You’ll also want to check and see if the deck is still secured.  A lot of John Deere mower’s use cotter pins to secure the deck.  

These pins are known to sheer off when the mower hits a stump.  When this happens, the belt that turns the blades will not have the proper tension and will likely keep flying off until the deck has been restored to proper working order.

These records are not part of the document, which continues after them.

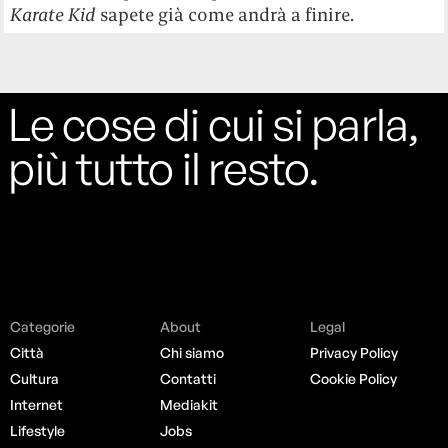
Karate Kid
sapete già come andrà a finire.
Le cose di cui si parla,
più tutto il resto.
Categorie
About
Legal
Città
Chi siamo
Privacy Policy
Cultura
Contatti
Cookie Policy
Internet
Mediakit
Lifestyle
Jobs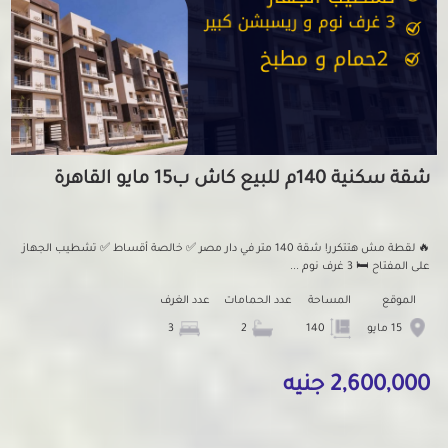
شقة سكنية 140م للبيع كاش ب15 مايو القاهرة
🔥 لقطة مش هتتكرر! شقة 140 متر في دار مصر ✅ خالصة أقساط ✅ تشطيب الجهاز
على المفتاح 🛏️ 3 غرف نوم ...
الموقع
المساحة
عدد الحمامات
عدد الغرف
15 مايو
140
2
3
2,600,000 جنيه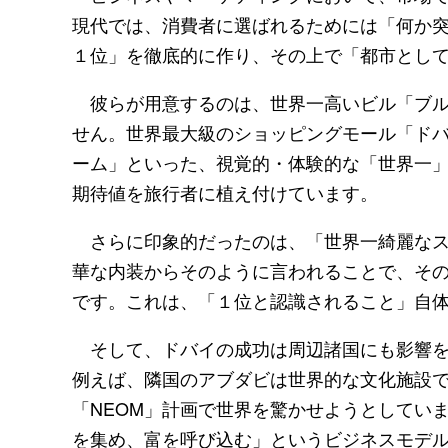
現代では、消費者に選ばれるためには「何か
１位」を徹底的に作り、その上で「都市とし
彼らが用意するのは、世界一高いビル「ブル
せん。世界最大級のショッピングモール「ド
ーム」といった、視覚的・体験的な「世界一
期待値を旅行者に植え付けています。
さらに印象的だったのは、「世界一綺麗なス
華な内装からそのように言われることで、そ
です。これは、「１位と認識されること」自
そして、ドバイの成功は周辺諸国にも影響を
例えば、隣国のアブダビは世界的な文化施設
「NEOM」計画で世界を驚かせようとしてい
を集め、富を呼び込む」というビジネスモデ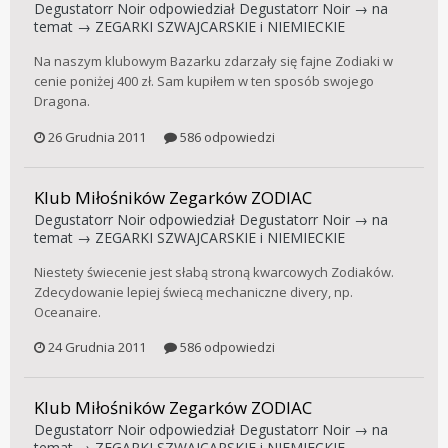
Degustatorr Noir
odpowiedział
Degustatorr Noir
→ na
temat →
ZEGARKI SZWAJCARSKIE i NIEMIECKIE
Na naszym klubowym Bazarku zdarzały się fajne Zodiaki w
cenie poniżej 400 zł. Sam kupiłem w ten sposób swojego
Dragona.
26 Grudnia 2011
586 odpowiedzi
Klub Miłośników Zegarków ZODIAC
Degustatorr Noir
odpowiedział
Degustatorr Noir
→ na
temat →
ZEGARKI SZWAJCARSKIE i NIEMIECKIE
Niestety świecenie jest słabą stroną kwarcowych Zodiaków.
Zdecydowanie lepiej świecą mechaniczne divery, np.
Oceanaire.
24 Grudnia 2011
586 odpowiedzi
Klub Miłośników Zegarków ZODIAC
Degustatorr Noir
odpowiedział
Degustatorr Noir
→ na
temat →
ZEGARKI SZWAJCARSKIE i NIEMIECKIE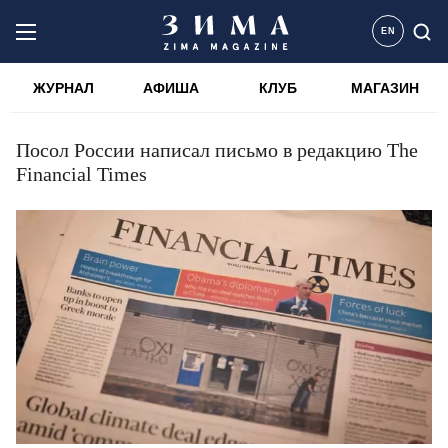
EN
ЖУРНАЛ
АФИША
КЛУБ
МАГАЗИН
Посол России написал письмо в редакцию The
Financial Times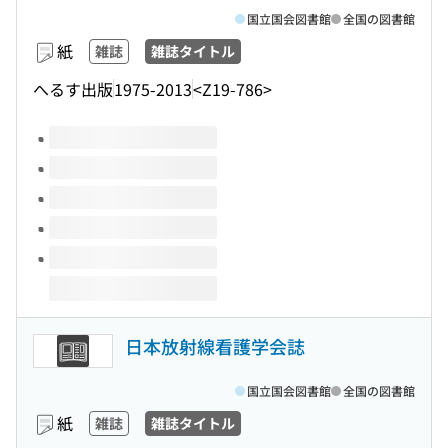
国立国会図書館
全国の図書館
紙
雑誌
雑誌タイトル
へるす出版
1975-2013
<Z19-786>
このタイトルの巻号
日本放射線看護学会誌
国立国会図書館
全国の図書館
紙
雑誌
雑誌タイトル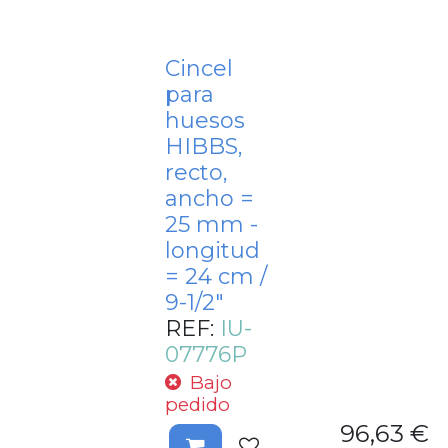
Cincel
para
huesos
HIBBS,
recto,
ancho =
25 mm -
longitud
= 24 cm /
9-1/2"
REF:
IU-
07776P
Bajo
pedido
96,63
€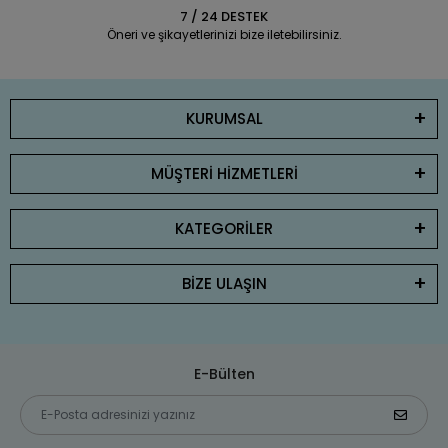
7 / 24 DESTEK
Öneri ve şikayetlerinizi bize iletebilirsiniz.
KURUMSAL
MÜŞTERİ HİZMETLERİ
KATEGORİLER
BİZE ULAŞIN
E-Bülten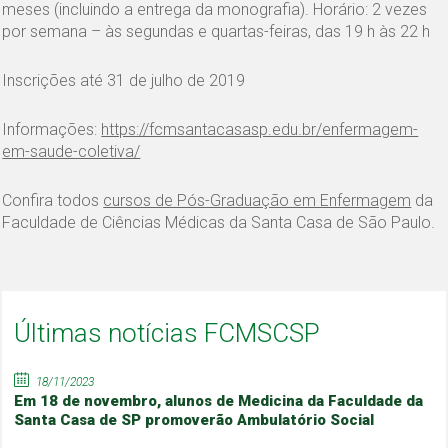
meses (incluindo a entrega da monografia). Horário: 2 vezes
por semana – às segundas e quartas-feiras, das 19 h às 22 h
Inscrições até 31 de julho de 2019
Informações:
https://fcmsantacasasp.edu.br/enfermagem-
em-saude-coletiva/
Confira todos
cursos de Pós-Graduação em Enfermagem
da
Faculdade de Ciências Médicas da Santa Casa de São Paulo.
Últimas notícias FCMSCSP
18/11/2023
Em 18 de novembro, alunos de Medicina da Faculdade da
Santa Casa de SP promoverão Ambulatório Social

Removing a Stump: Strategies for Success

Dealing with an unsightly stump in your yard? Don’t worry; we’ve got a range of methods to help you bid farewell to that stubborn stump once and for all.

1. Digging It Out

  • Tools Needed: Shovel, pickaxe, mattock, and some good old-fashioned elbow grease.
  • Steps:
    • Start by digging a trench around the stump to expose its roots.
    • Use the pickaxe and mattock to sever the roots as you go.
    • Gradually work your way around the stump, digging deeper and cutting more roots until you can pry the stump out.

2. Grinding It Down

  • Tools Needed: Stump grinder (available for rent), safety gear.
  • Steps:
    • Rent a stump grinder and carefully follow the manufacturer’s instructions.
    • Position the grinder over the stump and begin grinding it down.
    • Continue grinding until the stump is below ground level, covering it with soil or mulch.

3. Chemical Stump Removal

  • Tools Needed: Drill, chemicals designed for stump removal, safety gear.
  • Steps:
    • Drill holes into the stump, spacing them evenly.
    • Fill the holes with the recommended stump removal chemicals and water.
    • Wait for the chemicals to break down the stump, which may take several weeks.
    • Once it softens, you can easily remove it with an axe or by burning.

4. Burning It Out

  • Tools Needed: Kerosene, safety gear, ignition source.
  • Steps:
    • Drill holes into the stump and fill them with kerosene.
    • Allow the kerosene to soak in for a week or more.
    • Ignite the stump and let it burn slowly until it’s reduced to ashes.
    • Ensure safety by keeping a close eye on the fire and having firefighting equipment on hand.

5. Hiring a Professional

  • If these DIY methods seem daunting, consider hiring a professional tree removal service with the expertise and equipment to safely and efficiently remove the stump.

6. Natural Decomposition

Planting Grass After Grinding The Stump

Here’s an abbreviated version of this guide on planting grass after stump grinding.

  1. Clear the area of debris from stump grinding.
  2. Perform a soil test to assess soil conditions.
  3. Choose suitable grass seed based on climate and soil type.
  4. Prepare the soil by loosening the top 4-6 inches.
  5. Level the area and remove obstacles.
  6. Apply grass seed evenly and rake lightly.
  7. Water thoroughly immediately after seeding.
  8. Add a thin layer of mulch for moisture retention.
  9. Maintain consistent soil moisture.
  10. Mow when grass reaches 3 inches in height.
  11. Follow a regular fertilization and maintenance schedule.
  12. Monitor for and address weed growth.


Inspect the mower after hitting the stump to make sure that the deck is undamaged.  If it looks fine and you don’t feel the vibration of a blade that is vibrating, you’re probably ok to keep cutting.  Good luck!